Because Ireland's sovereign debt is now just under €200bn per year, a saving of just half of one per cent by re-financing part of it, is worth €1bn per year.
This is where the action will be in the coming years. Our interest bill on the national debt last year was €8bn. Let's put that in context. In Ireland last year there were about 1.88m people working. Together they paid €17.8bn in income tax. Ponying up the €8bn interest on the national debt amounted to the income tax paid by around 850,000 workers.
The annual saving Finance Minister Michael Noonan is targeting through the early payment of the IMF loans could be about €375m, or the income tax paid by 40,000 workers per year.
Noonan and Enda Kenny have a big role to play convincing 27 governments to make this technical amendment to the troika deal. But after that, the NTMA has the really big role to play.

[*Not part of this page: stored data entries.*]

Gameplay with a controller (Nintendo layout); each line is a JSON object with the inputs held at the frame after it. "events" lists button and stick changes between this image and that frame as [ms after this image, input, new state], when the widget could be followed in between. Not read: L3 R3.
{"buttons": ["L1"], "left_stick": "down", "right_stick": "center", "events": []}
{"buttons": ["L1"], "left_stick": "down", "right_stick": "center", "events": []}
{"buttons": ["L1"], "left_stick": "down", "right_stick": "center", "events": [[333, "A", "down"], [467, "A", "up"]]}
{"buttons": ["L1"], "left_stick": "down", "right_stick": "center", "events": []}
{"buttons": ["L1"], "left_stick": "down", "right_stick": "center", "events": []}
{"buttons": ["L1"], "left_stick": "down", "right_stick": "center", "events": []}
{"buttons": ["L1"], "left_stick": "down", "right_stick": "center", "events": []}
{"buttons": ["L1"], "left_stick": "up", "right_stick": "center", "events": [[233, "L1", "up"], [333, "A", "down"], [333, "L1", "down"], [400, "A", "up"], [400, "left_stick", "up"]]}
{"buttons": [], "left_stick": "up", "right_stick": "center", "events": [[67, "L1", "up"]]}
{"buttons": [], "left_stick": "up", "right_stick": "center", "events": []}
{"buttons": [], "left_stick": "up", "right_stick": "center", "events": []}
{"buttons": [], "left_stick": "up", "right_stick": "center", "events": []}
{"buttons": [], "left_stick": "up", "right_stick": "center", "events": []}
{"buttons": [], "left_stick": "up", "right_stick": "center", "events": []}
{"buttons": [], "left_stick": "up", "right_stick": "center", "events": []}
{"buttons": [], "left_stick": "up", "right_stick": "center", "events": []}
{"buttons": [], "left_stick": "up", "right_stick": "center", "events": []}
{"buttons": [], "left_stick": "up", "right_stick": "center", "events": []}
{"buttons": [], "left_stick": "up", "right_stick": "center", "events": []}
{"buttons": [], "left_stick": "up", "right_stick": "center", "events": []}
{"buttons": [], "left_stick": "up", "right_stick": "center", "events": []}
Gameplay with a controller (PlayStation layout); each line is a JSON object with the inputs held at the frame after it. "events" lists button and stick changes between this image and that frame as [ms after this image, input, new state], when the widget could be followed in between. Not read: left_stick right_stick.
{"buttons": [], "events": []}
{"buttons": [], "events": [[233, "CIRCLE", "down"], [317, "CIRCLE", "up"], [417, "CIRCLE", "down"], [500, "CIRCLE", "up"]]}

They are all highly paid experts down at the NTMA. And they need to be, because the decisions they make can save or cost the State billions in an instant. For example, they had to weigh up how much money to raise on the bond markets when Ireland first exited the bailout programme.
They chose to play it safe and reduce risk down the road by borrowing more upfront than we actually needed. It was prudent but probably very expensive, because bond yields fell substantially afterwards.
But then again yields might not have fallen so much if the NTMA had not ensured the country was already well funded at that stage. If on balance, they chose the safer and more costly option, they will have multiple chances in the future to find other ways of clawing back those losses. It's all about very expensive swings and roundabouts at the NTMA.
There is a big prize here. The Government must not blow it.